I used to say that under M. Sill the target reader for the N&O became the lonely commuter.
Now, I’m not sure what to make of it, especially on Monday when it looks like half of the paper (maybe more like 2/3 of some sections) has been an exercise in going through the motions.
In just a few short years my local metro daily has become tiny – the width is down, the sections collapsed or consolidated, ads have drifted to the front page or section page and it’s all blurbing and ‘read more about this on the web.’
Yet, with some frequency they still insist on devoting space on sharing insights on major Hollywood motion pictures, new TV shows and the latest adventure of Lady Gaga. They are boxed in by an old way of thinking, imagining that they still keep the fires of pop culture just as they insist on being the conduit of conventional political wisdom. The game remains very much one of delivering an assortment of wire stories deemed essential and interesting.
There continues to be good investigative work being done by good reporters and editors who will do so until the bitter end or they break down and take the buyout. But they have got to be thinking that rather than the standard bearers, they are now the odd birds in this mix – especially as each of them rotates through an obligatory cops shift or fills in to cover a beat that no long has no one assigned to it.
And it’s those smaller beats in the smaller towns that are falling away only to suddenly be covered again when something controversial, quirky or man-bites-dog comes along. Covering the day to day grind of local government and writing the diary of the life of a community has no place in the bottom line anymore. This is where I worry more about the loss of daylight.
Dear Mr. Editor,
I am not interested in the least whether or not Miss California keeps her and I certainly don’t need a teaser for it on the front page of a morning newspaper in a state thousands of miles away. You must be watching too much television. Or something.
If I want to watch Entertainment Tonight or some other crap I shall do so. Please don’t feel you need to help me keep up with pap.
Read this blog post about the N&O layoffs.
A lot of the people headed out the door today in Raleigh were the people many of us turned to to try to better understand our government, our state, its people and places.

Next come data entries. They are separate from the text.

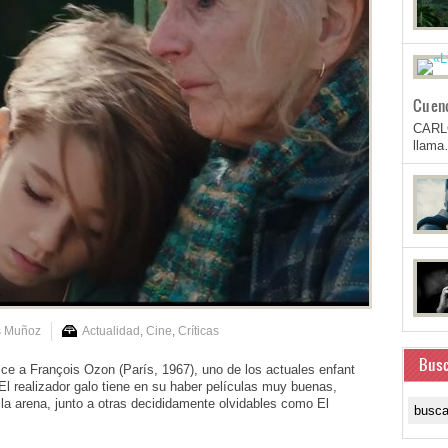
Cuen
CARL
llam
s Muñoz
Actualidad
,
Cine
,
Críticas
Busc
 a François Ozon (París, 1967), uno de los actuales enfant
. El realizador galo tiene en su haber películas muy buenas,
la arena, junto a otras decididamente olvidables como El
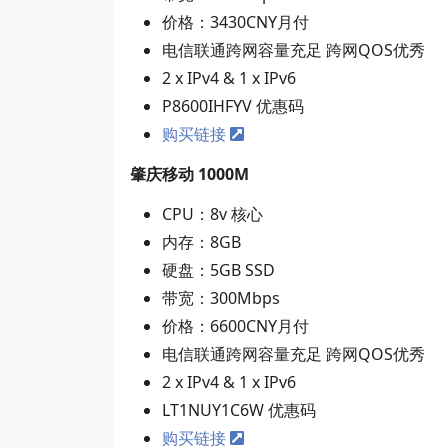
价格：3430CNY月付
电信联通跨网容量充足 跨网QOS优秀
2 x IPv4 & 1 x IPv6
P8600IHFYV 优惠码
购买链接
肇庆移动 1000M
CPU：8v 核心
内存：8GB
硬盘：5GB SSD
带宽：300Mbps
价格：6600CNY月付
电信联通跨网容量充足 跨网QOS优秀
2 x IPv4 & 1 x IPv6
LT1NUY1C6W 优惠码
购买链接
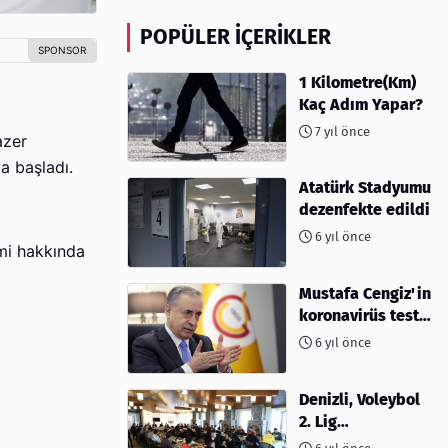
POPÜLER İÇERIKLER
1 Kilometre(Km)
Kaç Adım Yapar?
7 yıl önce
azer
a başladı.
Atatürk Stadyumu
dezenfekte edildi
6 yıl önce
mi hakkında
Mustafa Cengiz'in
koronavirüs test
sonucu açıklandı
6 yıl önce
Denizli, Voleybol
2. Lig
müsabakalarına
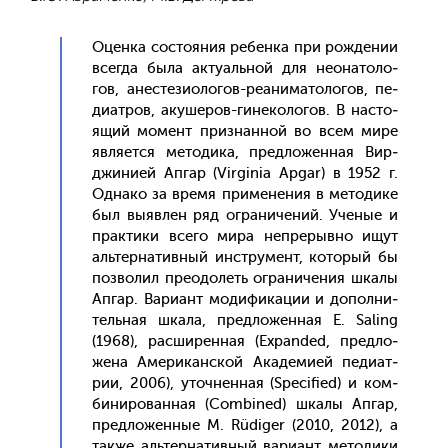
Оцен­ка сос­то­яния ре­бен­ка при рож­де­нии
всег­да бы­ла ак­ту­аль­ной для не­она­толо­
гов, анес­те­зи­оло­гов-ре­ани­мато­логов, пе­
ди­ат­ров, аку­шеров-ги­неко­логов. В нас­то­
ящий мо­мент приз­нанной во всем ми­ре
яв­ля­ет­ся ме­тоди­ка, пред­ло­жен­ная Вир­
джи­ни­ей Ап­гар (Virginia Apgar) в 1952 г.
Од­на­ко за вре­мя при­мене­ния в ме­тоди­ке
был вы­яв­лен ряд ог­ра­ниче­ний. Уче­ные и
прак­ти­ки все­го ми­ра неп­ре­рыв­но ищут
аль­тер­на­тив­ный инс­тру­мент, ко­торый бы
поз­во­лил пре­одо­леть ог­ра­ниче­ния шка­лы
Ап­гар. Ва­ри­ант мо­дифи­кации и до­пол­ни­
тель­ная шка­ла, пред­ло­жен­ная E. Saling
(1968), рас­ши­рен­ная (Expanded, пред­ло­
жена Аме­рикан­ской Ака­деми­ей пе­ди­ат­
рии, 2006), уточ­ненная (Specified) и ком­
би­ниро­ван­ная (Combined) шка­лы Ап­гар,
пред­ло­жен­ные M. Rüdiger (2010, 2012), а
так­же аль­тер­на­тив­ный ва­ри­ант ме­тоди­ки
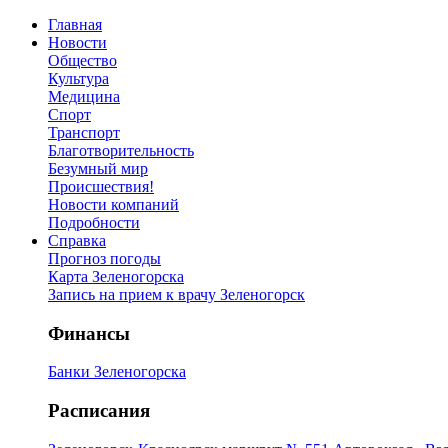
Главная
Новости
Общество
Культура
Медицина
Спорт
Транспорт
Благотворительность
Безумный мир
Происшествия!
Новости компаний
Подробности
Справка
Прогноз погоды
Карта Зеленогорска
Запись на прием к врачу Зеленогорск
Финансы
Банки Зеленогорска
Расписания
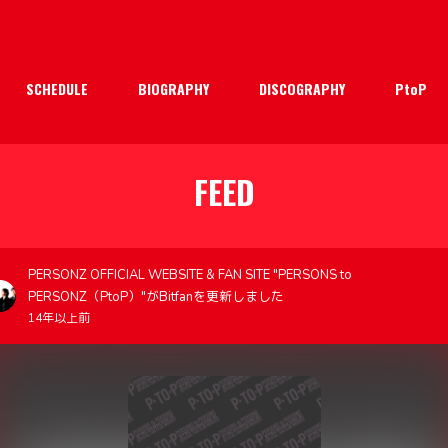
SCHEDULE
BIOGRAPHY
DISCOGRAPHY
PtoP
FEED
PERSONZ OFFICIAL WEBSITE & FAN SITE "PERSONS to
PERSONZ（PtoP）"がBitfanを更新しました
14年以上前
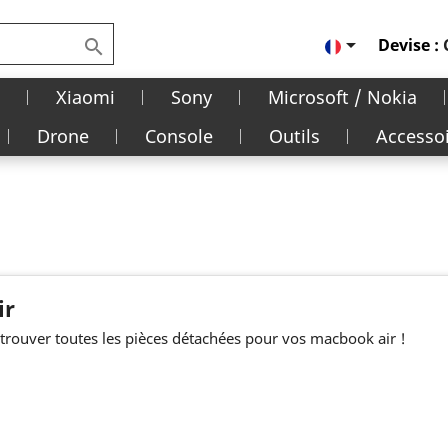

Devise :

Xiaomi
Sony
Microsoft / Nokia
Drone
Console
Outils
Accesso
ir
trouver toutes les pièces détachées pour vos macbook air !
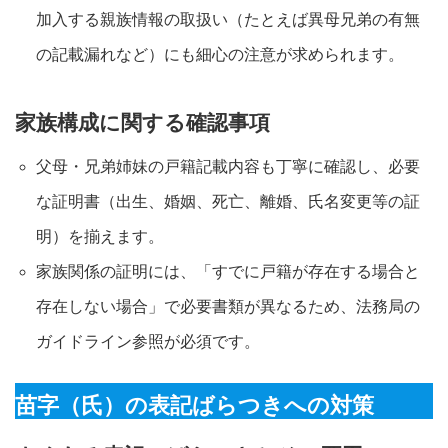
加入する親族情報の取扱い（たとえば異母兄弟の有無
の記載漏れなど）にも細心の注意が求められます
。
家族構成に関する確認事項
父母・兄弟姉妹の戸籍記載内容も丁寧に確認し、必要
な証明書（出生、婚姻、死亡、離婚、氏名変更等の証
明）を揃えます
。
家族関係の証明には、「すでに戸籍が存在する場合と
存在しない場合」で必要書類が異なるため、法務局の
ガイドライン参照が必須です
。
苗字（氏）の表記ばらつきへの対策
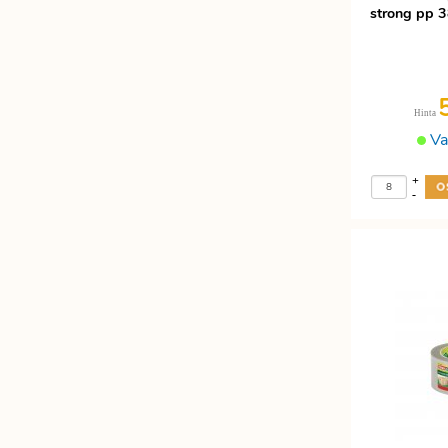
strong pp 
Hinta
Va
+
-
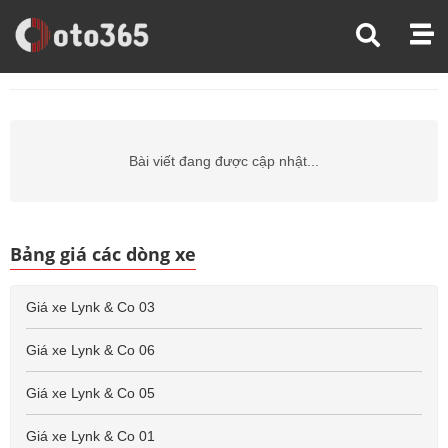
Trang Chủ
Giá Xe Ô Tô
Giá Xe Ô Tô Lynk & Co
Giá Xe Ô Tô Lynk & Co 02
Bài viết đang được cập nhật...
Bảng giá các dòng xe
Giá xe Lynk & Co 03
Giá xe Lynk & Co 06
Giá xe Lynk & Co 05
Giá xe Lynk & Co 01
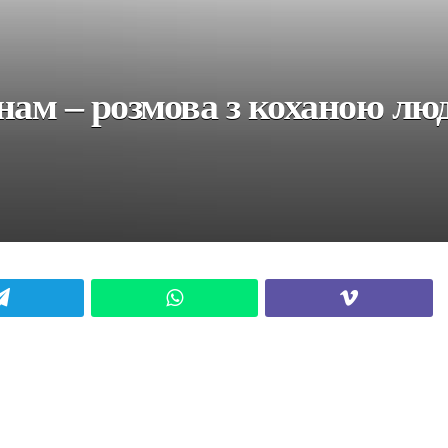
нам – розмова з коханою лю
Telegram
WhatsApp
Viber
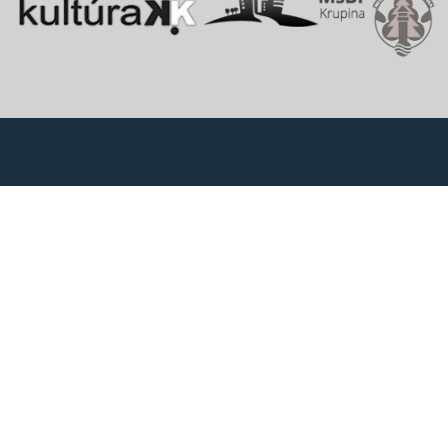
Vitajte v starobylom kráľovskom meste Krupina, ktoré sa rozprestiera
na pomedzí Štiavnických vrchov a Krupinskej planiny v údolí rieky
Krupinica, ktorá už od praveku ovplyvňovala vznik sídiel na Honte.
Správca obsahu
Mesto Krupina
E-mail:
webmaster@krupina.sk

They contributed some of the best journalism ever produced in this state and some of the most important. Their work represents the best in a free press.
Their departures represent everything wrong with this industry.
One of the things I’ve always liked about listening to Dan Gillmor is his straightforward delivery. He seems more interested in technology and innovations as tools for better journalism – it’s not about wow, it’s more what can we – what can you – do with this?
At his recent visit to UNC and Duke, Gillmor outlined his research into the demand side of journalism. He started out with a bit of comfort to those of us trying to make the supply side work saying that he’s optimistic that new models for journalism operations are going to emerge. The demand side is another story. Note: I’ll post a couple of videos from this talk in a day or two.
I’m glad to see thinking in this direction because it is a much bigger problem than a few chains unraveling or even figuring how to sell ads online.
What do people really want out of their papers, web sites, iPhones? If you can program your own news flow do you block out opposing ideas? Is journalism worth something to most people?
These are important questions because I am afeared that the brand has been damaged. The age of dis-informers, chattering pundits and star-driven infotainment has left the image of what journalism is or does in a shambles. At the same time the downsizing of the metro-dailies, the fumbling about with web models and the utter disdain by established sources for bloggers and new media innovators are eroding faith – and probably trust – in traditional local sources.
One interesting parallel is the result we’re seeing now in trying to deal with the economy. It is indisputably a moment for federal action yet many can’t shake the deeply embedded idea that government is the problem.
When we go out looking for support for journalistic endeavors will the response be based on a similar reaction or do people still feel connected to the work of the courthouse reporter and the city desk?
Gillmor is right, I think we’ll eventually get the supply side figured out. But if there’s little demand it won’t make a damn bit of difference.
The media – you know the monolith – seems to be really content to talk about itself and frame every major story around how that story is covered by the media.
One reason: It’s much easier to talk about how FOX or MSNBC is covering something than to actually, you know, cover it. All you have to do is watch TV.
Perception is not reality and perception about perception is even less real.